== Records ==
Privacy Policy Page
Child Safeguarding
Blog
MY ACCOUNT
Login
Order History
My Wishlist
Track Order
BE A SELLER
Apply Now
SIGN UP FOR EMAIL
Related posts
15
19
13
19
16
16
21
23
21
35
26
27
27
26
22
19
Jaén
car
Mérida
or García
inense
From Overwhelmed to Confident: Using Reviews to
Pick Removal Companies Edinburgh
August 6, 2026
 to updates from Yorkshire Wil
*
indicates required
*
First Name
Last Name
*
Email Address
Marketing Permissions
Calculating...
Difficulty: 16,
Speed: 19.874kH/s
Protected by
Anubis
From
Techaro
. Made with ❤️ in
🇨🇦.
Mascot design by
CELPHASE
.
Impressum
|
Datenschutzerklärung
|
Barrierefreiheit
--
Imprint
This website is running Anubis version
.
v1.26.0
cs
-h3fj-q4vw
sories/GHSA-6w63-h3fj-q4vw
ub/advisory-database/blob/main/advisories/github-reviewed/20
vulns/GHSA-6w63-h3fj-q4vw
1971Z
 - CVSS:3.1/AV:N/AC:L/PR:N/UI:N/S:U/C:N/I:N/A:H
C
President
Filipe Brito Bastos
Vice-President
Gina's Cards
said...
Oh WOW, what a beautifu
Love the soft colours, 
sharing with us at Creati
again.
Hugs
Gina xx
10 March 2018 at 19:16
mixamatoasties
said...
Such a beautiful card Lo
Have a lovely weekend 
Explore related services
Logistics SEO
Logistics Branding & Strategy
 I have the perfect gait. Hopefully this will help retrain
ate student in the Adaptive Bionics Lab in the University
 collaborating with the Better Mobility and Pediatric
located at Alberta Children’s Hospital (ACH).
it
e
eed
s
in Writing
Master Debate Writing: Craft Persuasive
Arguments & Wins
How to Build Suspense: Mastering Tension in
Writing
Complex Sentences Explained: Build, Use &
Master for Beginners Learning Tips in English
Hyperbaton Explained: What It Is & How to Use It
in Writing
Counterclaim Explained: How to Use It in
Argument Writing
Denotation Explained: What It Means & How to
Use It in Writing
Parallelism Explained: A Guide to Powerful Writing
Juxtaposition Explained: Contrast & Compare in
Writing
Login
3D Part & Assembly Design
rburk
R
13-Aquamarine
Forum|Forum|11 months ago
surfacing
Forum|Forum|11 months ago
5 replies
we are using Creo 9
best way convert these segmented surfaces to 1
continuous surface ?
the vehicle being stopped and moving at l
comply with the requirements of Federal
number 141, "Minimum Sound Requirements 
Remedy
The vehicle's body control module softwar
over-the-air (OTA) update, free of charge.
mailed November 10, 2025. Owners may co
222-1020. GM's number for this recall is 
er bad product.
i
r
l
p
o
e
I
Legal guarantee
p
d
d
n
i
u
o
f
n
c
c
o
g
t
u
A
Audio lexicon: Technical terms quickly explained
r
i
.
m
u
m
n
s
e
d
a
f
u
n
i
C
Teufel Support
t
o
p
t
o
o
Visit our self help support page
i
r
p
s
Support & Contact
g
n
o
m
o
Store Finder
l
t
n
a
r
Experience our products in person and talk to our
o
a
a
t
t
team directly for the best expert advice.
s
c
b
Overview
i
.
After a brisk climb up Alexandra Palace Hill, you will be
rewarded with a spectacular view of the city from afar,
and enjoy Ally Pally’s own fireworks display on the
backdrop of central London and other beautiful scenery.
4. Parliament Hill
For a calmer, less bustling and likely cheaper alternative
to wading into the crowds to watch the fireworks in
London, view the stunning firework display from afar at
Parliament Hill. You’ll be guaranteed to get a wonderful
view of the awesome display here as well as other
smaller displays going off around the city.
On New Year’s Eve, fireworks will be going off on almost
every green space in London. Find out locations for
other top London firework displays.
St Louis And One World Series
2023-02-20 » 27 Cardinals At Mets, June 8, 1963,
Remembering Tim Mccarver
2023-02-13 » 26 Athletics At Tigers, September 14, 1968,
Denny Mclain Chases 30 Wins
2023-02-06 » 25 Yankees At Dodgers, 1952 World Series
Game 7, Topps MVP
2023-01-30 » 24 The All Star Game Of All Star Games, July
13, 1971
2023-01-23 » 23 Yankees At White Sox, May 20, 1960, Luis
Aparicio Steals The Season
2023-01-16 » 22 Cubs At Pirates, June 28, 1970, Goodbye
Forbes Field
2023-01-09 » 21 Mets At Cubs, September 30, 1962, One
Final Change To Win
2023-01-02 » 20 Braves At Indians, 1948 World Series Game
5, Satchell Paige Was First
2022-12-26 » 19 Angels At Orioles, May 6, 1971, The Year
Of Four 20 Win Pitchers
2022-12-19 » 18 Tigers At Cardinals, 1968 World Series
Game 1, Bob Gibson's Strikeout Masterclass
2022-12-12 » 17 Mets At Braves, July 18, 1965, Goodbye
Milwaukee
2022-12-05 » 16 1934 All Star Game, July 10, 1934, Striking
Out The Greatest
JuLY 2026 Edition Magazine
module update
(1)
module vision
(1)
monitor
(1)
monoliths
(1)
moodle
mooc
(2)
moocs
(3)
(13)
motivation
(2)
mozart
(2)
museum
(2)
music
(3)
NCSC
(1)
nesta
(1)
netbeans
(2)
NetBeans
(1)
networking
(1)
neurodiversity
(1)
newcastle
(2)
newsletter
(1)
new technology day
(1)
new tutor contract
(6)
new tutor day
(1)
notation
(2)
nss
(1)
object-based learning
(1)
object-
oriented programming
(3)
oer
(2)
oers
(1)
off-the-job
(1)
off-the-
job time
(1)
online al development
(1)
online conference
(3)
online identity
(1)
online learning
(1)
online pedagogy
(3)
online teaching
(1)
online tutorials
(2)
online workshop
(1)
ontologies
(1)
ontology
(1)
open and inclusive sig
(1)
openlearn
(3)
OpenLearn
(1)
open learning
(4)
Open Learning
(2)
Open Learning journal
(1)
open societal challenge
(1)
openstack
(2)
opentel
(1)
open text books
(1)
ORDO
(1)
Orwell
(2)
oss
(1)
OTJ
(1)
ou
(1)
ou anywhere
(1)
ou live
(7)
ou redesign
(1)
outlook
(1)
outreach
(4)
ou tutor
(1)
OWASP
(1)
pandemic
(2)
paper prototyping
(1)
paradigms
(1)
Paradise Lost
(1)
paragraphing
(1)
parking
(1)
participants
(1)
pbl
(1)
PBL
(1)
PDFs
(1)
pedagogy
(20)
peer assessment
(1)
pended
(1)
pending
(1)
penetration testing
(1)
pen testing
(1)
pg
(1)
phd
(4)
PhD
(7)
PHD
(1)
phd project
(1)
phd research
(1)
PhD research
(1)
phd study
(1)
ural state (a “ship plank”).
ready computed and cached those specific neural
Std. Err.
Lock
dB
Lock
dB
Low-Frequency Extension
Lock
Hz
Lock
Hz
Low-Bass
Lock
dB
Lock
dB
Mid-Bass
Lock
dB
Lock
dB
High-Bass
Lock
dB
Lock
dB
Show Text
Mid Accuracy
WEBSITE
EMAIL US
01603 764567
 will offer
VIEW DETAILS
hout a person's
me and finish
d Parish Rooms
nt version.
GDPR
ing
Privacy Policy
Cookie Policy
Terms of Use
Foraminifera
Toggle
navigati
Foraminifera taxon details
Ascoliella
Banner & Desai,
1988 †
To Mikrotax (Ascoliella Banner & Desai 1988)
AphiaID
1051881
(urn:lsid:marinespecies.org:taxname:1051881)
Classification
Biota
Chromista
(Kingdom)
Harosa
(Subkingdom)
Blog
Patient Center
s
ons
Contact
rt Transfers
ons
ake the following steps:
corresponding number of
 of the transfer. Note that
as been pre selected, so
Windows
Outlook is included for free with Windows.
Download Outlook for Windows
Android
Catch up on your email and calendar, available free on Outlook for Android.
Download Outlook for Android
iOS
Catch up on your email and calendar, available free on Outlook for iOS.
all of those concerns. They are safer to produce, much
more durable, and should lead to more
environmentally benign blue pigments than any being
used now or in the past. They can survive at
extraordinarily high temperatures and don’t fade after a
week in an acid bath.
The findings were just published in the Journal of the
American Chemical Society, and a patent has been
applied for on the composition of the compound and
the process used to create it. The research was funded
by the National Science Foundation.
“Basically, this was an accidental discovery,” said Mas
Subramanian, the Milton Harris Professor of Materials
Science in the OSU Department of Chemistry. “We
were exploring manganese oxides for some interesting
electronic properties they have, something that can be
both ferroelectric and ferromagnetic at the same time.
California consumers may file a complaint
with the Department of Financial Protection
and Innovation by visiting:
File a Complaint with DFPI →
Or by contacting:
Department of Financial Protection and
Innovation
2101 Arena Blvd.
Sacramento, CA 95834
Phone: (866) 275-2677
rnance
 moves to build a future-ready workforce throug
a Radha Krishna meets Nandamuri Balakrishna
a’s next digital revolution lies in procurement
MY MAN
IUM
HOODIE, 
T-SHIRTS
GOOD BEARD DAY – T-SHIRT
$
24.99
===
- Task -
Which lines above contain the string "Cubs", with case counting? Find and copy each of them.

- Written solution -
2023-01-16 » 22 Cubs At Pirates, June 28, 1970, Goodbye
2023-01-09 » 21 Mets At Cubs, September 30, 1962, One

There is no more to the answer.